--- EXCERPTED RECORDS ---
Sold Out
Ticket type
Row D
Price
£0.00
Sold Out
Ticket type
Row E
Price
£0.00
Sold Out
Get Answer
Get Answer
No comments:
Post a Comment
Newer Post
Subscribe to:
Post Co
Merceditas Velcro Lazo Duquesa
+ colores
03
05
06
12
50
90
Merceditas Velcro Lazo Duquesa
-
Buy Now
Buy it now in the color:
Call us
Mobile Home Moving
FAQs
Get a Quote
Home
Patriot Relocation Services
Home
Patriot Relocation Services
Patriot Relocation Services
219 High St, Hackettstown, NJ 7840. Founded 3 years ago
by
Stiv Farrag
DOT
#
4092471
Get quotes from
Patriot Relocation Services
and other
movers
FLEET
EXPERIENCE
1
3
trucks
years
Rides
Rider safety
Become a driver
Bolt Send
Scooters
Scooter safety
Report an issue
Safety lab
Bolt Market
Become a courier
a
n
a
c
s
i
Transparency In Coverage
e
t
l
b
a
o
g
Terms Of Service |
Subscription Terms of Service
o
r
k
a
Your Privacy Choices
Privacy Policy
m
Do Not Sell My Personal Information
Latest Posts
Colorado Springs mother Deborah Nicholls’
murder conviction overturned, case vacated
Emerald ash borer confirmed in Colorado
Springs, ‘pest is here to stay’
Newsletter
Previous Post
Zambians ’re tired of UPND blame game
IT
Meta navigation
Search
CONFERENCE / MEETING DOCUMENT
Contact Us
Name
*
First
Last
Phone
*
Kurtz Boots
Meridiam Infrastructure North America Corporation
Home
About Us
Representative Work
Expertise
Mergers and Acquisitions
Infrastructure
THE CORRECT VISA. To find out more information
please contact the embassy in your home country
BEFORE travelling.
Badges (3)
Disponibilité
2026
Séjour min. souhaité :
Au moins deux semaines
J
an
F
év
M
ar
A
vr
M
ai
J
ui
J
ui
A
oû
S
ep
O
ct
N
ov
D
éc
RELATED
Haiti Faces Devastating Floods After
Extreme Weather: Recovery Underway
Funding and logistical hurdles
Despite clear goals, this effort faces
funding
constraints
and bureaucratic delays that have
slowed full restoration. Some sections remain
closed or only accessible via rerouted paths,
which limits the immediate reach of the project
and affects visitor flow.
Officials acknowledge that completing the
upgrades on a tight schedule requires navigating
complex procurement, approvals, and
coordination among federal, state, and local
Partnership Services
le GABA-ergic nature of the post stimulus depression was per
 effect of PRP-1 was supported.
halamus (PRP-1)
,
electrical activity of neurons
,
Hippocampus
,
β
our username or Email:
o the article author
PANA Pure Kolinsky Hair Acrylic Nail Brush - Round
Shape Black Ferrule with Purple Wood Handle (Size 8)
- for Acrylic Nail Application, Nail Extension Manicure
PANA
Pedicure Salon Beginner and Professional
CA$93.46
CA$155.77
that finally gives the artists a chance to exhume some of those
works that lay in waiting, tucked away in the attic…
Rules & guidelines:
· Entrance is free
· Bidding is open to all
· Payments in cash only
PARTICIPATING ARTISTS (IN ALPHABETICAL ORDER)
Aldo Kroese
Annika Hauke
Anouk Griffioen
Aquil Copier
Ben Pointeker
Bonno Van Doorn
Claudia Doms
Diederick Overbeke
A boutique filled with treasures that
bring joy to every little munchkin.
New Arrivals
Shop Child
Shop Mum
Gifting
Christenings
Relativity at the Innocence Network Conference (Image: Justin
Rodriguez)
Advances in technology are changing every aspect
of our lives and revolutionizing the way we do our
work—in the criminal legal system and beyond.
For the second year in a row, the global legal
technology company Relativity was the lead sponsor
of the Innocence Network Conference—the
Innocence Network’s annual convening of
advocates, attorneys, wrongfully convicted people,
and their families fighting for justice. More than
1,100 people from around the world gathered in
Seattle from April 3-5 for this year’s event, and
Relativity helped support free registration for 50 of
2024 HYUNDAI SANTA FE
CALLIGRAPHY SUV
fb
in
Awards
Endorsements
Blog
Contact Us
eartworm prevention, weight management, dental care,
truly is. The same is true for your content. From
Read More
---
(TASK PROMPT) For the records above, count the lines holding the word "Colorado" and give only that number.

(EXERCISE RESULT) 2